"""
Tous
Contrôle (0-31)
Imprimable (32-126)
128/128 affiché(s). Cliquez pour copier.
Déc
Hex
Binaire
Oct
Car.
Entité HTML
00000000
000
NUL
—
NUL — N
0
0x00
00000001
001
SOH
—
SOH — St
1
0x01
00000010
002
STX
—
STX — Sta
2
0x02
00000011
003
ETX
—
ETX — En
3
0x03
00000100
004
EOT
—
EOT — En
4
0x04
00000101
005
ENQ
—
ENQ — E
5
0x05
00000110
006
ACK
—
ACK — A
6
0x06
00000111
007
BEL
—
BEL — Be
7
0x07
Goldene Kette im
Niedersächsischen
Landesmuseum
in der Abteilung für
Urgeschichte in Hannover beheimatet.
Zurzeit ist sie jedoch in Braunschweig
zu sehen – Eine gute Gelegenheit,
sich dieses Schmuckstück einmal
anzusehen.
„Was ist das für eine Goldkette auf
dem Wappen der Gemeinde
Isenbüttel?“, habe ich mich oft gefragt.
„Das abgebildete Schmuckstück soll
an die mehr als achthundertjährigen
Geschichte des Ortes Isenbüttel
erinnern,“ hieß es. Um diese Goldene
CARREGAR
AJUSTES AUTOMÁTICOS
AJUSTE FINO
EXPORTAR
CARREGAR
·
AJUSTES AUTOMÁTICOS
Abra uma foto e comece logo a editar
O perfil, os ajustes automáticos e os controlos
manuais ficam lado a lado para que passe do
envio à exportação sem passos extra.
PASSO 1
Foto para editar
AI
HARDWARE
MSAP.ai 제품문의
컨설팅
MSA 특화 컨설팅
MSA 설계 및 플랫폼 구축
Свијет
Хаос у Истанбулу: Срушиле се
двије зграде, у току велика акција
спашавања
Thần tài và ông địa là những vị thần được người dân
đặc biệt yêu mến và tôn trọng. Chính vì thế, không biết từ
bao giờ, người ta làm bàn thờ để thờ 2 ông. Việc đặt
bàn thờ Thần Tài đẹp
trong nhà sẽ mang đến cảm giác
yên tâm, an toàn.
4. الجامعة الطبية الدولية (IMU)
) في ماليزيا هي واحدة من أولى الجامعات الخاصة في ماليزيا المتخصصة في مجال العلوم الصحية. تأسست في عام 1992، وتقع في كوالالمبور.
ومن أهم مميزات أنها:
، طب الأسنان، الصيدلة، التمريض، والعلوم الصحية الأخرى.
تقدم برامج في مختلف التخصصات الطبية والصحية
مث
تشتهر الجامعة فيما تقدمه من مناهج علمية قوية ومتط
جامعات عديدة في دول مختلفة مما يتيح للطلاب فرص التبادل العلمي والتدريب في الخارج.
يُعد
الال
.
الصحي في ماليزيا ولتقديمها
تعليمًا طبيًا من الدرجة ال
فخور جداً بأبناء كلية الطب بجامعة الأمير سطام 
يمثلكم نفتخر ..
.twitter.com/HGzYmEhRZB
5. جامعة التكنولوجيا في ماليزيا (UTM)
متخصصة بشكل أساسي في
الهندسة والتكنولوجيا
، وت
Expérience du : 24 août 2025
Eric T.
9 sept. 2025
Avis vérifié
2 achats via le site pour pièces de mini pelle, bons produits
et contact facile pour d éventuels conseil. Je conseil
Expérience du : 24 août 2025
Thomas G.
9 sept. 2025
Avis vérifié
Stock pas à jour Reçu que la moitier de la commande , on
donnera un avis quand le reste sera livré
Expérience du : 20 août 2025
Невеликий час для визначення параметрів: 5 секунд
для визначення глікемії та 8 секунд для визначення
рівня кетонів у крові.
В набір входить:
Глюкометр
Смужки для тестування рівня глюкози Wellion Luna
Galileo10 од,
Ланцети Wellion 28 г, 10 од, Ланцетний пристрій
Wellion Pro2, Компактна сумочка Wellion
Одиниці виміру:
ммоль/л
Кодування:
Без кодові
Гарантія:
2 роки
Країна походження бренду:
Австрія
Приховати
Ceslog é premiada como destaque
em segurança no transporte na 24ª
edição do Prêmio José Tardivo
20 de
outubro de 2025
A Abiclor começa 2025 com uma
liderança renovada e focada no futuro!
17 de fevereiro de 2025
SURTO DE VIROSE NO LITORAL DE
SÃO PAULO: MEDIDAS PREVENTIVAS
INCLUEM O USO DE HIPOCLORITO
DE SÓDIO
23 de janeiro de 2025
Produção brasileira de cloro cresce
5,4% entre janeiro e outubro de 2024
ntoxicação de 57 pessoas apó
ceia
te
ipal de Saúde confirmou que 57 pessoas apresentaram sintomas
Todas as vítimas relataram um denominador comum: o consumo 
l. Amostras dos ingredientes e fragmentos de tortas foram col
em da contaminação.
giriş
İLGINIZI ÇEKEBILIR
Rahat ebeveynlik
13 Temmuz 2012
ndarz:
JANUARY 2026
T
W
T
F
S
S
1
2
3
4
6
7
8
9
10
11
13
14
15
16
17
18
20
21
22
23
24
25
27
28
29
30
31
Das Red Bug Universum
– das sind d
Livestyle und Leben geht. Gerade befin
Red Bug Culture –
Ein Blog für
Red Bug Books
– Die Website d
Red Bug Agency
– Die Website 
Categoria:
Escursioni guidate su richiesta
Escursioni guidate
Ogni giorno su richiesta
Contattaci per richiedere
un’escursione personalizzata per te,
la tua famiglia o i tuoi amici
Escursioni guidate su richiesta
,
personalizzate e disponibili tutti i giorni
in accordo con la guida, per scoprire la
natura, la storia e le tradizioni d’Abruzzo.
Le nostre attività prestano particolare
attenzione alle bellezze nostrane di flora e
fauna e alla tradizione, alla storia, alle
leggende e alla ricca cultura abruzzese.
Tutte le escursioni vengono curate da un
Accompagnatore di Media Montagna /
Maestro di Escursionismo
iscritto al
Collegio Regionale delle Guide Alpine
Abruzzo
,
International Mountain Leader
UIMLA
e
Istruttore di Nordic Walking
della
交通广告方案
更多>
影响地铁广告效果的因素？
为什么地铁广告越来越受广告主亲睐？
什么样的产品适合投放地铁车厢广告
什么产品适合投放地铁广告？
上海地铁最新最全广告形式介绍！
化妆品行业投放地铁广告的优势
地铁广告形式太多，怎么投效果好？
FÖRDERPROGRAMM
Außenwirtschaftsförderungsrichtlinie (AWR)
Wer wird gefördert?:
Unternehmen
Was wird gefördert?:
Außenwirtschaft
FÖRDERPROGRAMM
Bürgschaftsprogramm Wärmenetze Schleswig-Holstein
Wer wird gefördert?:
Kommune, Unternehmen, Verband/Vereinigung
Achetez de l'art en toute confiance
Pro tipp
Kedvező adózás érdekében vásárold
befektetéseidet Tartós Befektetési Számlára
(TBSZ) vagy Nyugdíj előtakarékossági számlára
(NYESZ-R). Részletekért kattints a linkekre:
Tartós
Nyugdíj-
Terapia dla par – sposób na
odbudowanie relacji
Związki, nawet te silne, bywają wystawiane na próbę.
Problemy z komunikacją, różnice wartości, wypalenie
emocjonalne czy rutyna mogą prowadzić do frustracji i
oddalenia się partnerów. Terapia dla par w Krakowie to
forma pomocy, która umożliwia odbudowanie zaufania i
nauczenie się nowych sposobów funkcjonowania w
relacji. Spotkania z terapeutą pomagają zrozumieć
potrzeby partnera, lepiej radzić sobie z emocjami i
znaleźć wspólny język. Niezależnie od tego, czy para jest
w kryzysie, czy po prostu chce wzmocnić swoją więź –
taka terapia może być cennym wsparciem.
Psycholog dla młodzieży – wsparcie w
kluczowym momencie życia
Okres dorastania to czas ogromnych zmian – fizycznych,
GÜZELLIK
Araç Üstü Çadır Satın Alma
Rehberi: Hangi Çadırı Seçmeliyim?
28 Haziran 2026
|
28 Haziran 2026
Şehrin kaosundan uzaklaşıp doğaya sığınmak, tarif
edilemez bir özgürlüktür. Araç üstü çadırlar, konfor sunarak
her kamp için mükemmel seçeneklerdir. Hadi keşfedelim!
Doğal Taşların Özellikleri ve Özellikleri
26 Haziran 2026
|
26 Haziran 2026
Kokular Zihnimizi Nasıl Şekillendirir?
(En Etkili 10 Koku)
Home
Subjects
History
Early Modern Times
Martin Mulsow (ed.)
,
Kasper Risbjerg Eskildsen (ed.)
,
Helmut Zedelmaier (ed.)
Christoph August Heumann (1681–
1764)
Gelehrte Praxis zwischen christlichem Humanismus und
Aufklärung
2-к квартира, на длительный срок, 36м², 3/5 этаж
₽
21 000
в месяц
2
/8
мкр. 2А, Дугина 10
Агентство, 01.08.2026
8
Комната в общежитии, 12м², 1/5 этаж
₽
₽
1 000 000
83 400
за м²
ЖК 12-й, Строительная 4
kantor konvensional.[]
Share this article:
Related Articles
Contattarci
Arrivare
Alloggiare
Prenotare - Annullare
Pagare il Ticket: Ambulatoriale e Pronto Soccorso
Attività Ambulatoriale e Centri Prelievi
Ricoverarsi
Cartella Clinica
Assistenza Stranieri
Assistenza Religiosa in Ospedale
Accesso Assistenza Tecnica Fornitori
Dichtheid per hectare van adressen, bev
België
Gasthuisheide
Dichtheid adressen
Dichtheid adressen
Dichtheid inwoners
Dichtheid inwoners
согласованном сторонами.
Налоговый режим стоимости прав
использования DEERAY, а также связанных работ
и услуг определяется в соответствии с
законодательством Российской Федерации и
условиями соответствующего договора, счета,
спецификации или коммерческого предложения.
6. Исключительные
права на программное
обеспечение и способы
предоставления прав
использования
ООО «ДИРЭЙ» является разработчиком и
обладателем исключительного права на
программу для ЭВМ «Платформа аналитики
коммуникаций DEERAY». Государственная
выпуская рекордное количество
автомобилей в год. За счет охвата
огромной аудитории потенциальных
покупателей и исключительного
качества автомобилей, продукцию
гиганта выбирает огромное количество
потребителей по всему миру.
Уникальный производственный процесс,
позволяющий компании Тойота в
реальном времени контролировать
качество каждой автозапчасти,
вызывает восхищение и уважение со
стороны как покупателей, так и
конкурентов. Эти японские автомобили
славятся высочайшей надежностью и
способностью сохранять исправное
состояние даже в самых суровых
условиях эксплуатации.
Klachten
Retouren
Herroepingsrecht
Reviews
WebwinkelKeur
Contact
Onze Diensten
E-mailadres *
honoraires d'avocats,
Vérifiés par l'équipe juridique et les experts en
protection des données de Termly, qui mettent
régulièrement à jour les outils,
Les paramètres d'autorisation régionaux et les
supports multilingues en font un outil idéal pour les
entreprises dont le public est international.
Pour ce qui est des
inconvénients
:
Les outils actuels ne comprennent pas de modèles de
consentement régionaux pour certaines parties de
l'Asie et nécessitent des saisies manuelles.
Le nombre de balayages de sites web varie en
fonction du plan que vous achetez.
"""
Work required - How many lines of these entries hold the string "الطبية"? Answer with the number alone.

Answer area - 2